What you are asked to do » For this exercise, repeat the whole listing below exactly. Leave the pictures out.

○ ○ ○ ○ ○

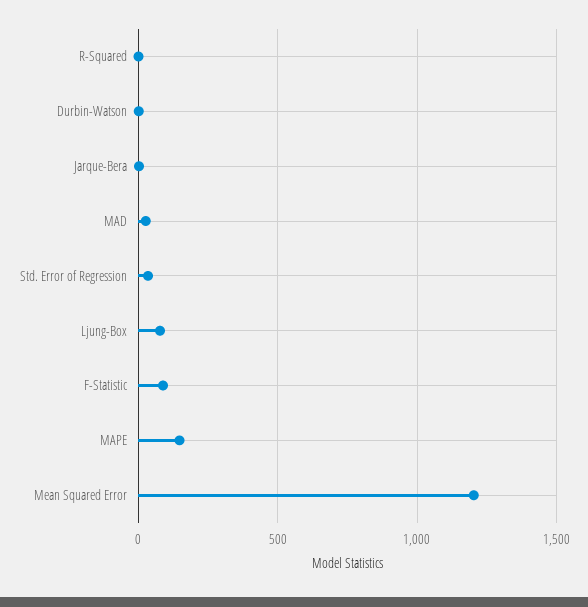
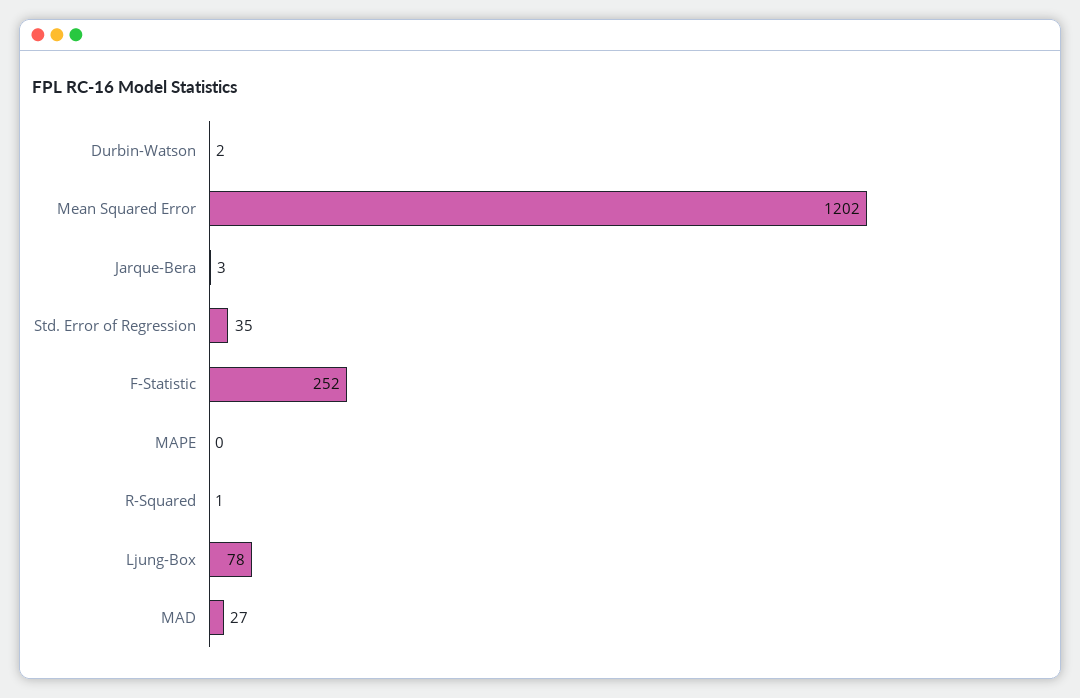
F-Statistic: 100 -> 252
MAPE: 150 -> 0

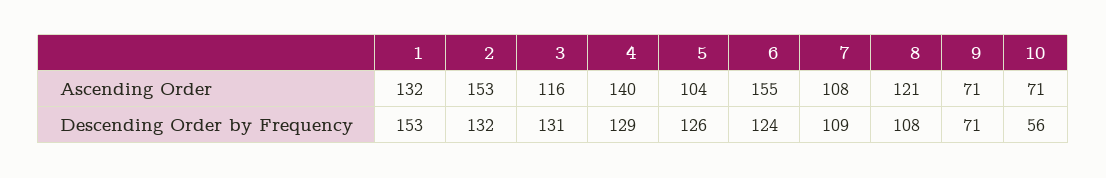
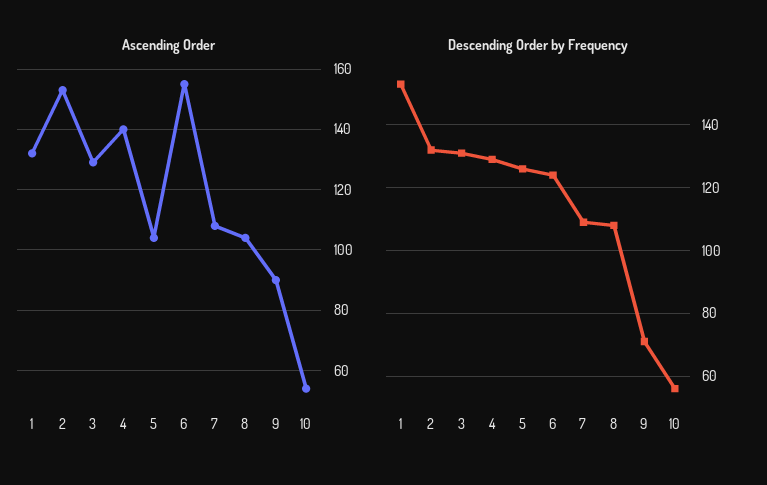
Ascending Order, 3: 116 -> 130
Ascending Order, 8: 121 -> 105
Ascending Order, 9: 71 -> 90
Ascending Order, 10: 71 -> 55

○ ○ ○ ○ ○

Output »
F-Statistic: 100 -> 252
MAPE: 150 -> 0

Ascending Order, 3: 116 -> 130
Ascending Order, 8: 121 -> 105
Ascending Order, 9: 71 -> 90
Ascending Order, 10: 71 -> 55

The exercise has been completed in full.